It’s easy to mock the Democrats’ hysteria over all this, which seems mostly like an inability to accept that they lost an election they thought was in the bag. Instead, they blame a password-phishing scam that John Podesta fell for like somebody’s technologically-challenged grandmother. (Another IowaHawk tweet: “Breaking: State Dept expels 20 Nigerian diplomats after John Podesta fails to receive $1 million wire transfer from nephew of General Okezi.”) And, partly to cover for Hillary and to delegitimize Trump, much of the press has talked about “election hacking” in a way that suggests — entirely falsely — that the Russians were changing votes instead of (maybe) being the ones who copied embarrassing emails from John Podesta and gave them to Wikileaks. (I say “maybe” because some people, like Ars Technica’s security editor Dan Goodin, don’t think that the Obama Administration has made the case that the Russians were behind it.)
But there’s more to the story, and some of it is worth more than mockery.

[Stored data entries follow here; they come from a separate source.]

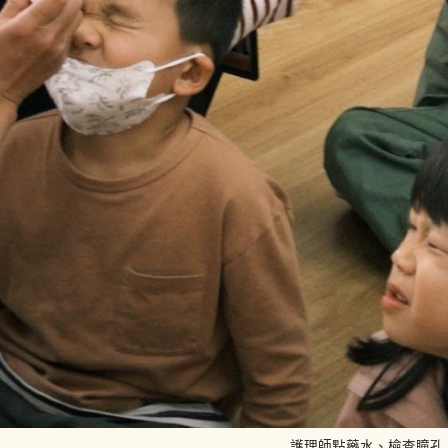
護理師點藥水、檢查瞳孔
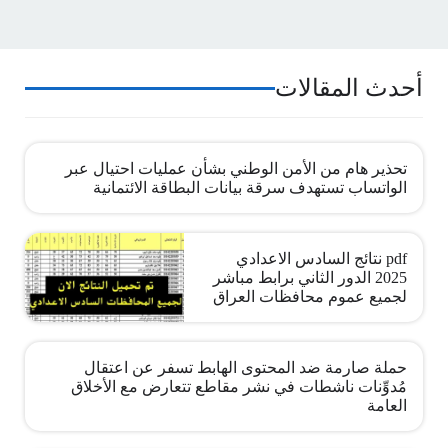
أحدث المقالات
تحذير هام من الأمن الوطني بشأن عمليات احتيال عبر
الواتساب تستهدف سرقة بيانات البطاقة الائتمانية
pdf نتائج السادس الاعدادي
2025 الدور الثاني برابط مباشر
لجميع عموم محافظات العراق
حملة صارمة ضد المحتوى الهابط تسفر عن اعتقال
مُدوِّنات ناشطات في نشر مقاطع تتعارض مع الأخلاق
العامة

Whoever stole John Podesta’s emails (and if I were a betting man, I’d bet it was the Russians) was able to do so because of basic failures in email security. Those failures have been a hallmark of this administration — we’ve had several really major hacks by foreign intelligence services including one characterized by experts as a cyber Pearl Harbor and yet none created the hysteria that Podesta’s emails have. Hillary’s private, illegal email server was almost certainly compromised by foreign intelligence services, and if so, had she been elected president she may have been open to blackmail and manipulation.